FLEX: an Adaptive Exploration Algorithm for Nonlinear Systems
This work addresses the challenge of costly data collection for accurate modeling in reinforcement learning, particularly for nonlinear and time-varying dynamics, offering a practical solution for real-world systems with computational limitations.
The paper tackles the problem of sample-efficient exploration in model-based reinforcement learning for nonlinear systems by introducing FLEX, an adaptive exploration algorithm based on optimal experimental design, which achieves competitive performance with low computational cost on various nonlinear environments and downstream control tasks.

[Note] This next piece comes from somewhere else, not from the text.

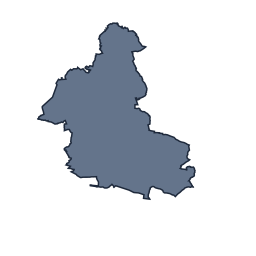 Ciurila, Cluj, Romania, rotated 136°
{"feature_id": "2599482B49766923027445", "entity_name": "Ciurila", "entity_type": "district", "adm_level": 2, "iso_a3": "ROU", "parent_name": "Romania", "parent_adm1": "Cluj", "projection": "mercator", "projection_center": [23.534, 46.652], "detail": "fine", "context": "isolated", "style": "filled", "palette": "slate", "viewbox_px": 256, "rotation_deg": 136, "n_neighbors": 0, "source": "geoboundaries", "source_scale": "gbopen_adm2", "svg_char_len": 5871}
<svg xmlns="http://www.w3.org/2000/svg" viewBox="0 0 256 256"><g transform="rotate(136 128 128)"><path d="M144.1,211.3L148.7,210.1L149.1,208.4L160.9,202.6L174.4,203.0L175.1,202.8L176.2,201.2L177.6,198.3L179.1,196.2L181.8,197.5L181.8,197.2L184.0,197.8L184.7,197.8L185.5,197.0L186.5,197.2L186.6,196.9L185.3,195.4L184.7,194.3L184.6,193.7L183.8,193.0L183.3,192.1L182.0,191.1L181.9,189.9L180.4,188.8L181.0,188.2L179.0,185.5L177.8,181.6L176.5,180.6L175.7,180.4L175.8,180.1L174.0,179.5L173.2,178.9L171.7,178.5L171.0,177.2L168.9,177.4L167.9,177.0L169.3,173.7L171.0,175.0L172.4,173.9L172.6,173.3L173.3,173.0L174.0,171.8L175.6,170.3L172.5,168.9L171.2,167.6L171.9,165.9L172.0,164.4L171.6,163.3L174.7,160.9L175.4,160.7L176.1,160.1L178.7,157.9L178.9,157.1L179.8,156.6L180.6,156.9L181.1,156.5L183.6,155.9L184.5,156.3L185.1,156.9L185.7,157.1L187.3,157.4L188.4,157.3L188.9,156.4L188.5,156.1L188.8,155.8L188.9,155.2L188.9,154.6L188.5,154.6L189.0,154.1L188.5,153.6L189.2,153.2L189.6,152.1L189.7,150.9L190.0,150.4L190.1,149.1L190.7,148.5L190.5,148.0L190.9,147.7L190.9,147.4L189.8,145.7L190.7,145.1L192.0,145.1L192.5,145.2L192.6,145.5L193.2,145.5L193.3,144.9L194.5,144.3L196.7,145.0L197.1,144.8L197.2,144.3L198.2,144.4L196.0,140.5L197.9,140.3L198.5,140.6L199.0,140.5L197.4,138.7L196.6,136.9L195.6,135.6L196.2,135.3L197.6,135.1L198.6,135.8L199.3,136.0L197.4,130.4L197.6,129.7L197.6,129.0L196.6,125.4L195.8,124.7L194.7,124.0L189.6,119.2L188.0,118.1L186.7,116.8L184.5,114.9L185.1,114.3L186.0,112.5L186.7,109.7L188.1,108.3L189.6,107.0L193.4,111.4L194.3,112.9L194.9,113.2L195.2,112.7L192.0,108.6L191.3,107.2L190.1,106.4L188.8,104.5L187.0,103.0L186.6,101.3L185.4,100.0L184.4,99.3L182.5,98.7L181.0,98.8L179.3,98.5L178.7,98.6L178.7,96.0L179.3,95.5L179.3,95.1L177.2,95.1L176.6,94.3L170.4,82.6L168.6,77.5L165.6,74.1L164.8,72.7L162.9,68.9L165.7,66.6L161.8,61.7L161.5,62.6L161.5,64.3L159.5,66.1L157.9,66.8L155.5,68.5L154.3,68.7L154.0,69.3L153.5,69.5L151.3,69.1L150.2,68.0L150.0,67.4L149.9,66.3L149.6,65.6L148.2,63.2L147.1,61.7L146.4,59.2L146.4,58.7L147.0,57.7L146.9,56.1L145.3,54.4L143.3,51.5L142.6,49.0L142.3,48.9L141.7,47.9L141.6,45.8L138.2,46.0L135.3,45.6L131.7,45.6L130.7,45.2L128.9,45.4L126.7,44.5L125.3,43.6L124.2,41.9L123.0,41.5L122.1,40.3L122.0,40.5L122.7,41.4L122.4,41.8L122.1,41.7L121.8,41.9L121.7,43.2L121.4,43.6L121.1,45.9L120.8,46.2L120.8,47.0L120.7,47.6L120.9,47.8L119.1,47.9L118.6,48.4L117.5,48.6L117.0,48.3L116.3,48.3L115.7,47.8L115.3,47.9L113.9,47.5L113.0,48.0L112.2,49.1L111.3,49.6L110.8,49.6L110.1,50.4L109.5,50.7L109.2,51.1L109.2,51.8L108.3,52.9L108.2,53.3L108.3,54.0L108.1,54.4L109.9,55.8L110.3,56.4L109.9,56.7L110.6,57.9L111.3,58.1L112.1,58.8L113.4,58.9L113.9,58.6L114.3,57.5L114.9,57.1L115.5,58.4L117.9,61.3L118.5,62.7L117.6,62.7L116.9,63.5L116.4,63.5L116.4,63.9L116.1,64.2L113.3,63.5L109.7,63.1L107.3,62.4L105.7,62.3L105.9,62.9L106.3,63.7L106.3,65.2L105.5,66.5L104.6,67.1L103.5,67.3L102.8,68.3L102.0,68.9L101.0,69.3L99.2,69.4L97.0,72.7L95.8,73.2L96.7,75.0L96.9,76.2L97.8,78.6L99.3,80.8L100.2,82.7L100.7,84.8L101.5,86.7L101.4,86.8L101.4,89.3L103.0,92.5L104.4,95.7L105.8,97.6L106.6,98.1L107.4,99.0L107.4,99.4L106.9,100.0L109.1,102.4L108.7,102.7L110.8,105.0L112.4,106.4L111.3,107.2L113.4,110.0L114.4,111.9L113.5,112.5L113.4,113.3L112.4,114.4L111.7,116.0L111.2,116.4L110.3,115.8L109.6,115.6L109.3,115.8L107.6,117.5L107.0,117.8L106.0,119.4L105.0,120.0L104.1,121.2L104.2,121.8L105.0,121.7L104.0,122.2L104.3,123.0L104.1,123.2L104.0,124.1L104.1,125.2L104.6,126.6L104.8,128.1L105.2,128.8L106.2,129.6L107.0,132.2L106.3,133.1L106.5,134.7L108.1,135.7L109.3,137.5L106.8,139.9L104.8,138.0L101.8,144.3L101.0,143.7L101.7,141.7L100.5,141.0L99.6,140.9L99.5,141.7L99.1,141.5L99.0,141.2L95.8,139.9L93.2,139.3L91.7,139.7L91.4,140.5L89.9,140.9L89.3,141.6L88.3,142.1L86.9,143.4L86.4,144.8L85.7,146.1L84.8,148.7L84.8,150.9L84.4,152.7L83.8,152.7L83.5,153.3L82.6,155.5L82.8,156.5L83.2,156.7L83.2,157.1L82.3,158.8L82.4,159.1L82.4,160.3L82.1,160.8L82.4,161.6L82.1,162.1L82.4,163.3L82.3,163.7L82.0,164.2L81.0,164.8L81.2,165.0L81.0,165.4L80.4,165.7L80.1,167.1L79.7,167.7L79.5,169.4L78.7,170.8L78.2,172.8L75.8,173.2L75.2,174.2L74.2,176.7L72.6,178.4L72.8,179.0L72.3,180.1L69.2,178.0L67.9,176.2L66.3,175.6L65.8,175.1L61.9,174.3L58.9,174.0L59.3,174.9L60.7,176.7L60.9,177.3L60.4,179.7L60.1,182.9L59.4,183.9L59.1,184.0L57.9,185.9L57.7,187.1L58.1,187.4L57.5,188.4L58.0,189.2L57.0,189.5L57.0,190.1L56.8,190.0L56.9,191.1L56.7,191.5L56.8,193.0L57.4,194.0L57.0,194.5L60.5,197.3L59.6,198.4L59.0,200.2L60.4,201.5L60.1,201.9L60.2,202.6L62.3,202.8L62.3,203.9L61.8,204.8L61.7,205.3L62.2,205.3L62.9,204.9L62.9,205.7L63.9,208.1L63.6,208.5L63.4,209.0L63.7,209.7L62.8,210.1L62.8,210.9L63.6,211.5L63.8,211.4L64.8,212.7L66.1,214.0L67.4,214.0L68.0,215.0L70.0,215.6L71.1,215.5L71.9,215.7L72.7,214.1L73.5,214.4L74.2,214.0L74.4,214.8L74.8,214.3L75.9,213.7L76.6,214.4L77.2,213.4L78.3,213.9L83.8,214.1L84.7,213.8L84.6,213.5L85.6,213.0L87.2,212.4L86.8,211.7L86.9,211.1L88.5,209.1L88.6,207.9L89.7,207.7L90.5,207.3L91.3,206.0L90.3,205.8L90.2,205.5L91.2,205.4L92.6,204.3L92.9,204.7L93.5,204.5L93.7,203.6L93.5,201.7L94.0,201.1L94.4,199.5L95.8,200.3L97.5,200.9L98.7,202.3L99.5,203.4L100.8,202.2L101.2,202.4L101.4,202.0L102.0,201.9L102.5,201.3L103.5,200.8L104.1,200.0L108.0,199.1L108.4,198.5L109.3,197.6L110.7,196.8L110.9,197.4L112.2,199.3L114.3,199.1L114.8,201.1L116.5,200.8L116.4,201.3L117.2,201.0L117.1,200.0L116.5,198.9L116.8,198.6L116.0,197.7L115.5,196.9L115.0,196.6L114.7,195.7L115.5,195.6L115.8,196.0L116.3,196.3L116.5,196.0L117.3,195.6L117.2,195.2L117.8,195.1L118.3,195.3L119.6,197.3L119.3,199.3L119.4,200.9L119.2,201.8L121.6,202.8L122.1,206.6L123.0,206.0L123.7,206.1L126.0,208.4L128.1,208.6L128.2,209.0L128.5,209.0L128.6,210.1L132.5,210.2L135.2,209.3L136.4,209.4L137.8,208.4L138.8,206.3L141.7,208.7L140.6,210.0L141.0,210.3L142.0,209.0L142.7,209.6L143.7,210.0L144.1,211.3Z" fill="#64748b" stroke="#1e293b" stroke-width="1.5"/></g></svg>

Model-based reinforcement learning is a powerful tool, but collecting data to fit an accurate model of the system can be costly. Exploring an unknown environment in a sample-efficient manner is hence of great importance. However, the complexity of dynamics and the computational limitations of real systems make this task challenging. In this work, we introduce FLEX, an exploration algorithm for nonlinear dynamics based on optimal experimental design. Our policy maximizes the information of the next step and results in an adaptive exploration algorithm, compatible with generic parametric learning models and requiring minimal resources. We test our method on a number of nonlinear environments covering different settings, including time-varying dynamics. Keeping in mind that exploration is intended to serve an exploitation objective, we also test our algorithm on downstream model-based classical control tasks and compare it to other state-of-the-art model-based and model-free approaches. The performance achieved by FLEX is competitive and its computational cost is low.